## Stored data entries
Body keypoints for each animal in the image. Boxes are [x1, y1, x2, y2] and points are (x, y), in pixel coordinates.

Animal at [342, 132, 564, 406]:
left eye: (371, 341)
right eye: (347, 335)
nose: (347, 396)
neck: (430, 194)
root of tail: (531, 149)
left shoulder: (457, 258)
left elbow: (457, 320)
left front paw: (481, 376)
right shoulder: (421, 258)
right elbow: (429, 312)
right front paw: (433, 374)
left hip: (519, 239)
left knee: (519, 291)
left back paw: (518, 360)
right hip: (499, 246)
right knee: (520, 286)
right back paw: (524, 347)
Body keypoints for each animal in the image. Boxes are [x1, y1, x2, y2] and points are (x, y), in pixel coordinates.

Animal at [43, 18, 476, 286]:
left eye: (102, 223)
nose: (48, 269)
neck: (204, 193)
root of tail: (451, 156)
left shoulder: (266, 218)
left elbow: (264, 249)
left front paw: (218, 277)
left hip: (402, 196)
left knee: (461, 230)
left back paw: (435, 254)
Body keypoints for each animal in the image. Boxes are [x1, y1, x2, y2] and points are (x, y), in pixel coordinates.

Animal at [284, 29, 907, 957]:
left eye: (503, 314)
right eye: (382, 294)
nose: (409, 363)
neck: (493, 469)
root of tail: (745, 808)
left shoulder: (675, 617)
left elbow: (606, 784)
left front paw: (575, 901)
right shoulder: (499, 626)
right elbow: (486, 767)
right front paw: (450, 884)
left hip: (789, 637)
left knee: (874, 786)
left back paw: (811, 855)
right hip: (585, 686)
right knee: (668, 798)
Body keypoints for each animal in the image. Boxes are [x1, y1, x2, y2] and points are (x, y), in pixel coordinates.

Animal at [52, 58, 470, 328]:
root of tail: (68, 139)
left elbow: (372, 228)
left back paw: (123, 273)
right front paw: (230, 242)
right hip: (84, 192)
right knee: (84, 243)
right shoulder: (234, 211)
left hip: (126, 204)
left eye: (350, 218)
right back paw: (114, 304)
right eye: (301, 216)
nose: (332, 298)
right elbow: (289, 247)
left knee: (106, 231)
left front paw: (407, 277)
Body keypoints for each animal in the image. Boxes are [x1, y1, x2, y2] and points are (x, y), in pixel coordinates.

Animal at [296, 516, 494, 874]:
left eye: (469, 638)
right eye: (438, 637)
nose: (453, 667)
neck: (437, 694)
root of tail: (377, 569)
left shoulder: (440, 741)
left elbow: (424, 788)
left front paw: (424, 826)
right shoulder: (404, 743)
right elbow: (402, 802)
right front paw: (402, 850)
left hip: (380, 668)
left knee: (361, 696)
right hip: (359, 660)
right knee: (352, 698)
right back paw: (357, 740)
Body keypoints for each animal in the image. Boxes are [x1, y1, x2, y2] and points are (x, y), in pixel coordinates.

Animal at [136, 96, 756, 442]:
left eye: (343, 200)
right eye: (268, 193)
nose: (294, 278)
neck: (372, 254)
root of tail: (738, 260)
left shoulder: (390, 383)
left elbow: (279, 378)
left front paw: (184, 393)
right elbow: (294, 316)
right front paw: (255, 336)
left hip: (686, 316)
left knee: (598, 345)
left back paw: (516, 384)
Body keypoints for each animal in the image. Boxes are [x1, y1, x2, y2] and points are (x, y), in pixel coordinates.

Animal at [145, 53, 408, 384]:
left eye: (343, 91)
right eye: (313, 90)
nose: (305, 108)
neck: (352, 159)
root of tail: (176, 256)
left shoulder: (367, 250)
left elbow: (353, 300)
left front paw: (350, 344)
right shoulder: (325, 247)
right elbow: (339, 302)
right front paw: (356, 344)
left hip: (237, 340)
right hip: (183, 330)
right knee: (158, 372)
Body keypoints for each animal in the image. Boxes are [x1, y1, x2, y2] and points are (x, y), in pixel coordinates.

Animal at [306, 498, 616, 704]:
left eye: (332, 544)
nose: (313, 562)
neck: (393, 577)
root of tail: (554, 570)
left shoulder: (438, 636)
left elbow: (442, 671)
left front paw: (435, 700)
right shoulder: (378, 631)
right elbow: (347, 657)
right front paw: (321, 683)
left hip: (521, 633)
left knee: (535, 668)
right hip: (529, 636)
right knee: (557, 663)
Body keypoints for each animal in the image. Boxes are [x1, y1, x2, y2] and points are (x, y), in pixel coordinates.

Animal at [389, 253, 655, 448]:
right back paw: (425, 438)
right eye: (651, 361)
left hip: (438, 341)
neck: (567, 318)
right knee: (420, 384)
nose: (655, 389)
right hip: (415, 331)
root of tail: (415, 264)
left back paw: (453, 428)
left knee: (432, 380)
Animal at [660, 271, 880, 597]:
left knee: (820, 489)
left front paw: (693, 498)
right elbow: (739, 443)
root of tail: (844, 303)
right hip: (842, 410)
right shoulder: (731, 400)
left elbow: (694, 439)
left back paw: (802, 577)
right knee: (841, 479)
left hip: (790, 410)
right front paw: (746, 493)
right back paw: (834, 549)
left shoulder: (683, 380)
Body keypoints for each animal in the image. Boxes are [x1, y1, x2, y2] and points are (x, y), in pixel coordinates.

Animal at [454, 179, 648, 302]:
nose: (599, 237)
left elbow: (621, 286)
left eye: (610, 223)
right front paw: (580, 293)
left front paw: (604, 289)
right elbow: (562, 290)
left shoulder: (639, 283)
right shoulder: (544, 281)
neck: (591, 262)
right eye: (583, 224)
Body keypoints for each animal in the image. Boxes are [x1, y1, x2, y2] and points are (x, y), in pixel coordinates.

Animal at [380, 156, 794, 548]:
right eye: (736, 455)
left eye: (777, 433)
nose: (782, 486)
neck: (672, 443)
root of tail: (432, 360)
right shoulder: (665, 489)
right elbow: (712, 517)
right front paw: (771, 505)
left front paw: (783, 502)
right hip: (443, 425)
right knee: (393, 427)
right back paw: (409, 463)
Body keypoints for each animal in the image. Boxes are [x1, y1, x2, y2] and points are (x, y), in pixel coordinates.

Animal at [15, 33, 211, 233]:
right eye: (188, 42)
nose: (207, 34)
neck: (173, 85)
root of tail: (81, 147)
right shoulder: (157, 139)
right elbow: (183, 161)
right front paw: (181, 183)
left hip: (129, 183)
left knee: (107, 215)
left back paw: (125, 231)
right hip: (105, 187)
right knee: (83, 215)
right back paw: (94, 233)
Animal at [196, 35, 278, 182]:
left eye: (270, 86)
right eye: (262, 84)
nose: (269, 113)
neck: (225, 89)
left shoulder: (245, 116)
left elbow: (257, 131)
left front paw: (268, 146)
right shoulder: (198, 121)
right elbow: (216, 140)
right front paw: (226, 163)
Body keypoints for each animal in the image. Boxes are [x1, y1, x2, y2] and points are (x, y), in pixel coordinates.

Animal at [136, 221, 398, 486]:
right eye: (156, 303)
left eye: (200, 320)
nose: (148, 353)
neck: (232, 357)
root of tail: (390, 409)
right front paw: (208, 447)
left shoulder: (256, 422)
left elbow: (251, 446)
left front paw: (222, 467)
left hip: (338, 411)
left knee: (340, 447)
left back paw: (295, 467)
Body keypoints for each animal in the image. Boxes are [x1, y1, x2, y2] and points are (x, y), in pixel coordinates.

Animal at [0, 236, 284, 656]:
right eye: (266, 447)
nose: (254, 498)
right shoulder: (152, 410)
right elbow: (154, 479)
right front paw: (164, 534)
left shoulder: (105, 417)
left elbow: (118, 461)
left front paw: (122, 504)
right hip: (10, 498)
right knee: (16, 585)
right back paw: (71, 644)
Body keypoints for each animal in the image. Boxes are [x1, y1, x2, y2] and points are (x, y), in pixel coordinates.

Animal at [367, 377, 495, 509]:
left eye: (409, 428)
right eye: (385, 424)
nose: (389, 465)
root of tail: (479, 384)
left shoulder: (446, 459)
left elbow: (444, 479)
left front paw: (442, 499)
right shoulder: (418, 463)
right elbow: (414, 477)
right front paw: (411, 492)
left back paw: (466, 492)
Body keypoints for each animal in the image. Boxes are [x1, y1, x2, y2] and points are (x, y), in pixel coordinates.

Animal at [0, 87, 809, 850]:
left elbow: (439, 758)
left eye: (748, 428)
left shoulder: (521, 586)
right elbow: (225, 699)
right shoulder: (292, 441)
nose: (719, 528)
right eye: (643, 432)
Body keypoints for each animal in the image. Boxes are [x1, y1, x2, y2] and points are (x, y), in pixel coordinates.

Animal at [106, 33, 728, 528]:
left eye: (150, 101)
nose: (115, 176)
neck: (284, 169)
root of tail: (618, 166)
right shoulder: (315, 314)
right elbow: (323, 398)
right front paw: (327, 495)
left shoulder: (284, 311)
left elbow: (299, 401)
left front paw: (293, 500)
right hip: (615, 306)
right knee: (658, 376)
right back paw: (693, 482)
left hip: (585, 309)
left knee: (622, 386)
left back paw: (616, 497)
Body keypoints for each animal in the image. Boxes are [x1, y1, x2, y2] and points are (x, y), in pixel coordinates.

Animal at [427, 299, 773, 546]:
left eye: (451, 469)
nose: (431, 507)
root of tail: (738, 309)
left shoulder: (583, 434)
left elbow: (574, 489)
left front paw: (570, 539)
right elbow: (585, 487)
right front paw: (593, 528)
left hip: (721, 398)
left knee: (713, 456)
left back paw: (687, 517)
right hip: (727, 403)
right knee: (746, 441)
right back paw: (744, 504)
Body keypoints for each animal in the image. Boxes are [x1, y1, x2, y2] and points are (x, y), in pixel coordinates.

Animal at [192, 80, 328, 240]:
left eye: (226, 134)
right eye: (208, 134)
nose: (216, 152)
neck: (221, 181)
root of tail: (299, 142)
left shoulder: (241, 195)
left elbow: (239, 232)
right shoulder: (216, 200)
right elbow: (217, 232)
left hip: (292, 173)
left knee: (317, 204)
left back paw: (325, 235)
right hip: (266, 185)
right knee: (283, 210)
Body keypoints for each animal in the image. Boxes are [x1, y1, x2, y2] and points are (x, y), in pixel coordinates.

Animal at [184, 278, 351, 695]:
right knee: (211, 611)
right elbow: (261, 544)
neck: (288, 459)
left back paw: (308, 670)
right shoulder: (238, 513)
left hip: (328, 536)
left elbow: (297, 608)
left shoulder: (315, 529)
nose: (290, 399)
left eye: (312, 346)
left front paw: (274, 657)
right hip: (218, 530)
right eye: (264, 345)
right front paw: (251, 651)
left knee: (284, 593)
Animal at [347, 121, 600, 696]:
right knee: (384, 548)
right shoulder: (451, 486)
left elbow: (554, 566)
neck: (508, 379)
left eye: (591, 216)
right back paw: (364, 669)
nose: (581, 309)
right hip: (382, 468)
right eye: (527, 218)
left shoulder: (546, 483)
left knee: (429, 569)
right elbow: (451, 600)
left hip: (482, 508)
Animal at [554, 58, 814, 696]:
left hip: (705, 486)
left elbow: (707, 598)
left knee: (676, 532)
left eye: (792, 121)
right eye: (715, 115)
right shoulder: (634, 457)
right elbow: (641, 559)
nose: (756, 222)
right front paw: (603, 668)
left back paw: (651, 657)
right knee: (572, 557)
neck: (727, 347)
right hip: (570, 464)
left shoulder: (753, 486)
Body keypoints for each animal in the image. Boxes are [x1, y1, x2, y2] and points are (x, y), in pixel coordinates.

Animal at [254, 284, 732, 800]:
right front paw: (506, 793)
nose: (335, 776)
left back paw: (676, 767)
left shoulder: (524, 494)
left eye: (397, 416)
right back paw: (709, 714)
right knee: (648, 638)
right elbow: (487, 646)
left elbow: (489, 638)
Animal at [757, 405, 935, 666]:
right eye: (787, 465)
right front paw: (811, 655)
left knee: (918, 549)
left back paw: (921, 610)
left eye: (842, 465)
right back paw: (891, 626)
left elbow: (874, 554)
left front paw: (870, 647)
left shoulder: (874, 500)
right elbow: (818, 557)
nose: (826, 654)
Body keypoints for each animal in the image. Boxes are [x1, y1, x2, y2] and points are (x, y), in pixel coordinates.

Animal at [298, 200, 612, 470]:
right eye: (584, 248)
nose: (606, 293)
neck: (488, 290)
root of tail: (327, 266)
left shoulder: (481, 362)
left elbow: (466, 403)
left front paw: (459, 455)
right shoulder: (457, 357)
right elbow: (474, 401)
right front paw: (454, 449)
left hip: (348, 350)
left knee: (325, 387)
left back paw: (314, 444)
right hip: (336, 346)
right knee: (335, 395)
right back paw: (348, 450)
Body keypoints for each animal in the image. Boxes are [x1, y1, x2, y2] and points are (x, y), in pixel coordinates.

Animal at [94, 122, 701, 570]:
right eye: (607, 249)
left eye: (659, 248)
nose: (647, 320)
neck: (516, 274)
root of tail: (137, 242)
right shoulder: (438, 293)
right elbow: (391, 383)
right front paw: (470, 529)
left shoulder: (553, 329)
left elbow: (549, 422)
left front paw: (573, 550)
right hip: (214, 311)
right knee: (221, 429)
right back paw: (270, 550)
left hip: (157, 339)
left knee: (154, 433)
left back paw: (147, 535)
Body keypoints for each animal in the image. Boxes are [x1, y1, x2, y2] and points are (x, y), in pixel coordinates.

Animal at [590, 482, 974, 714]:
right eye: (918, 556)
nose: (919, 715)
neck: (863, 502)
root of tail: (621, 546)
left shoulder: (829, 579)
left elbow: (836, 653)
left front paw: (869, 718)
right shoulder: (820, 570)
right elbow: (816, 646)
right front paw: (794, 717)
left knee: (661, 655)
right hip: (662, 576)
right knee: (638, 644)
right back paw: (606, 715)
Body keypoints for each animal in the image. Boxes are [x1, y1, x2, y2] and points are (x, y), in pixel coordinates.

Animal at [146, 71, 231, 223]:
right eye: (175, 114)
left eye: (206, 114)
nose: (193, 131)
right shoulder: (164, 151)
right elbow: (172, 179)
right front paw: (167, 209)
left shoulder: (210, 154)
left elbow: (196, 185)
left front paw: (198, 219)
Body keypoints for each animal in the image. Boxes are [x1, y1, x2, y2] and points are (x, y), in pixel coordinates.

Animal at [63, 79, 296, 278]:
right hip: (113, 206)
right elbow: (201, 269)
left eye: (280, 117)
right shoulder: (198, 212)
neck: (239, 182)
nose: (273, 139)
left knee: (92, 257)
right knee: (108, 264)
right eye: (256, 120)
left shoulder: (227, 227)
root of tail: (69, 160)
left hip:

## Assignment
Find "left back paw: (802, 577)" in the entries above and copy that whole line exactly, then each line after it through the line that contains "left shoulder: (639, 283)".

## Answer
left back paw: (802, 577)
right knee: (841, 479)
left hip: (790, 410)
right front paw: (746, 493)
right back paw: (834, 549)
left shoulder: (683, 380)
Body keypoints for each animal in the image. Boxes are [x1, y1, x2, y2] and points are (x, y), in pixel coordinates.

Animal at [454, 179, 648, 302]:
nose: (599, 237)
left elbow: (621, 286)
left eye: (610, 223)
right front paw: (580, 293)
left front paw: (604, 289)
right elbow: (562, 290)
left shoulder: (639, 283)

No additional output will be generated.